The author does not exaggerate in claiming that this great natural event helped shape the country. The 1927 flood contributed to Herbert Hoover eventually reaching the presidency, New Orleans declining as the country’s top shipping outlet, race relations inflaming, and even national GDP dropping. Rising Tide introduces the earliest engineers to work the Mississippi, their involvement in the Civil War and post-war politics, and their infighting over whether to build spillways and the scale of levee systems for the great river. The wrestling over Mississippi River governance between Washington and the states, and between the War Department and politicians on the Hill, make today’s D.C. intrigue seem tame and respectable by comparison. The author describes one river engineer during the mid-1800s as “a pawn in a war between military and civilian engineers that would continue for a century.” Barry walks the reader through the decision making of a small group of elites in key Mississippi-bordering cities like Greenville and New Orleans who had the power, money and political connections to basically do whatever they wanted. One of the most fateful of their choices was to (unnecessarily, as it turned out) dynamite a hole in the levee north of New Orleans to flood St. Bernard and Plaquemines parishes in order to spare the downtown homes of wealthy residents.
Indeed, much of the book provides a solid history of the Army Corps of Engineers, its efforts to tame the Mississippi River and related political wars in Washington. In its pre-Civil War years and immediately after the war, the surveying and studying of options for attempting to tame the river came largely down to the egos of two men, who cultivated bankers, high-level politicians and other powerful types. The author writes of the report that eventually sculpted how the United States chose to govern the river: “…the study of this writhing river began as a scientific enterprise. The resulting policy became a corruption of science.” The results were disastrous, and rippled throughout the United States.
At the end of the book, Barry identifies one of the looming challenges as the Atchafalaya River eventually becoming the primary Mississippi outlet, as New Orleans-area water systems are further altered.

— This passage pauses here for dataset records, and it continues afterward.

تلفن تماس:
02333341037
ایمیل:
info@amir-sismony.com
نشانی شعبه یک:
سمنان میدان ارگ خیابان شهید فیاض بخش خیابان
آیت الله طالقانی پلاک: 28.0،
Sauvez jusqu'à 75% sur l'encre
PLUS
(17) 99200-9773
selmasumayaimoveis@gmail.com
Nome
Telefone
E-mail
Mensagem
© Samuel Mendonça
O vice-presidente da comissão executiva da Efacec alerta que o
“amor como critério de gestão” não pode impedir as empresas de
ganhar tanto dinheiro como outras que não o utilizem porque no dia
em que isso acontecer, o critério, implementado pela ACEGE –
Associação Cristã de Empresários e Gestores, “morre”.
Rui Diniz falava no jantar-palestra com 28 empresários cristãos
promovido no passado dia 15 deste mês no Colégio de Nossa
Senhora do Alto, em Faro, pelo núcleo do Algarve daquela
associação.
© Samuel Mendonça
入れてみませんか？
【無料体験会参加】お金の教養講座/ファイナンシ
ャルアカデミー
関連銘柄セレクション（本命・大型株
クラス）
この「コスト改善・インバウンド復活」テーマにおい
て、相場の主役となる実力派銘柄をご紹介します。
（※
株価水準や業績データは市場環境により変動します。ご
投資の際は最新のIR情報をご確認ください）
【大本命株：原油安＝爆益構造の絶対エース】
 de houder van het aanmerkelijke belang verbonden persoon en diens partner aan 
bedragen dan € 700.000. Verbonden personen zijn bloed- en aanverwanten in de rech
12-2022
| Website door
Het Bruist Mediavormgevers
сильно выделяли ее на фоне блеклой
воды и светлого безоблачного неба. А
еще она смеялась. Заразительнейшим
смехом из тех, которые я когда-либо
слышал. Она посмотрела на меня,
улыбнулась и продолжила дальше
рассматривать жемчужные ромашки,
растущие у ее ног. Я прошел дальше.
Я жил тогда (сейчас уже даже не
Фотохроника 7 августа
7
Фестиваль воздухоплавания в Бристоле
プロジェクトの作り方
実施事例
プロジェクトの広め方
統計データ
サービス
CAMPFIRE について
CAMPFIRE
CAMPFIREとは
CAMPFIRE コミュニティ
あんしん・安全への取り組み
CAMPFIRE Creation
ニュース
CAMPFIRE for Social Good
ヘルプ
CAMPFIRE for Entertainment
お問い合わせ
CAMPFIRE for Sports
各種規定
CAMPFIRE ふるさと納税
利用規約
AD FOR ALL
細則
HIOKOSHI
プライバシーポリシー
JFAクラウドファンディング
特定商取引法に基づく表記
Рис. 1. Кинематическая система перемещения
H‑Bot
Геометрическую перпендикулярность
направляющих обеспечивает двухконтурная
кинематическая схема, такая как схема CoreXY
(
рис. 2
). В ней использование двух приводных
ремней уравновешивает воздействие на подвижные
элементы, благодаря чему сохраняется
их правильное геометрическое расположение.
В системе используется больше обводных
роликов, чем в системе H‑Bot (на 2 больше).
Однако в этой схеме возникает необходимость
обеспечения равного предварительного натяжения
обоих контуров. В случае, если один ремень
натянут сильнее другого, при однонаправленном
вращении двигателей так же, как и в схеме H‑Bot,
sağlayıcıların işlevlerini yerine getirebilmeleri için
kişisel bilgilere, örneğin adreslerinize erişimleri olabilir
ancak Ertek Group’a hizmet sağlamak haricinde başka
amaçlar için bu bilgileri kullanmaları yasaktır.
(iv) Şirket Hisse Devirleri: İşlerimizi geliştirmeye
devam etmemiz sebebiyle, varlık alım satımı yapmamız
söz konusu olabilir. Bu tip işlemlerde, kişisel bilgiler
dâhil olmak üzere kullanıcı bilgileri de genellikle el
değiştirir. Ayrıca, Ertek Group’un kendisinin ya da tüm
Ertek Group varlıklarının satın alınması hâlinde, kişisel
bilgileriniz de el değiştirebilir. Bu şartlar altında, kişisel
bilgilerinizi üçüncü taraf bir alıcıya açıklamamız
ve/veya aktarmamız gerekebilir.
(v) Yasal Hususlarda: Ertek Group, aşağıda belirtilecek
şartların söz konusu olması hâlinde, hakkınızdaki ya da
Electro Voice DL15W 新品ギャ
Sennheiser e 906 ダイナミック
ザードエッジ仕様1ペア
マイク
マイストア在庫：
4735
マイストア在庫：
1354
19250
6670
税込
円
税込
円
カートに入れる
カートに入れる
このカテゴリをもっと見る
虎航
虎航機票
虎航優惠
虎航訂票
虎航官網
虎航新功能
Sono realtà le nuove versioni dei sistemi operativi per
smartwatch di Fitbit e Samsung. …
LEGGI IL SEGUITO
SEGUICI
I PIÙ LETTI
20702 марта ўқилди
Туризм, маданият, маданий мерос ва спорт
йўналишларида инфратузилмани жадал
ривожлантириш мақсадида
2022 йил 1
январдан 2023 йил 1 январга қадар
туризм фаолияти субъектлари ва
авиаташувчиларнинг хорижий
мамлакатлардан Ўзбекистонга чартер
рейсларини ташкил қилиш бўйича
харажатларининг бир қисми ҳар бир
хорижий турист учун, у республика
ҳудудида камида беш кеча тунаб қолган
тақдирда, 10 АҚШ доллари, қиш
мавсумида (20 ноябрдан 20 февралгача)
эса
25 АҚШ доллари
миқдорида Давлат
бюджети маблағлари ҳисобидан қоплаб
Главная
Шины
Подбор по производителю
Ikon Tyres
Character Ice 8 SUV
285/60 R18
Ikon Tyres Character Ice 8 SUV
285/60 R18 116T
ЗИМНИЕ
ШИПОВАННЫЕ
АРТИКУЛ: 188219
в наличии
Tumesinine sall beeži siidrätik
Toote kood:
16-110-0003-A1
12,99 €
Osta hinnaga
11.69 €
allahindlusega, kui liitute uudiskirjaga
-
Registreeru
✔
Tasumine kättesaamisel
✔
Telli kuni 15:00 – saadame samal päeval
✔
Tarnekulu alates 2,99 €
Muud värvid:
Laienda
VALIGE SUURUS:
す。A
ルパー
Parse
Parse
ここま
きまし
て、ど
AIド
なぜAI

This has been a hot topic with 2011’s floods as well, including a great piece on Forbes tellingly titled “Is This The Year The Atchafalaya River ‘Captures’ The Mississippi?” It is a great reminder that the struggles outlined in the book are not isolated.
While the book is ostensibly about the changing American landscape, it details the intertwined, brutal history of race relations in the Mississippi Delta. The author does not hold back from including the most disturbing details. In this way, Rising Tide achieves what many other books I’ve read on environmental conditions do not – intimately outlining how natural phenomena helped drive social stress, demographic change and economic conditions. These are the relationships we need for considering the security effects of environmental change. I’ve not read a better example of this anywhere, and for this reason recommend Rising Tide as solid summer reading for security types.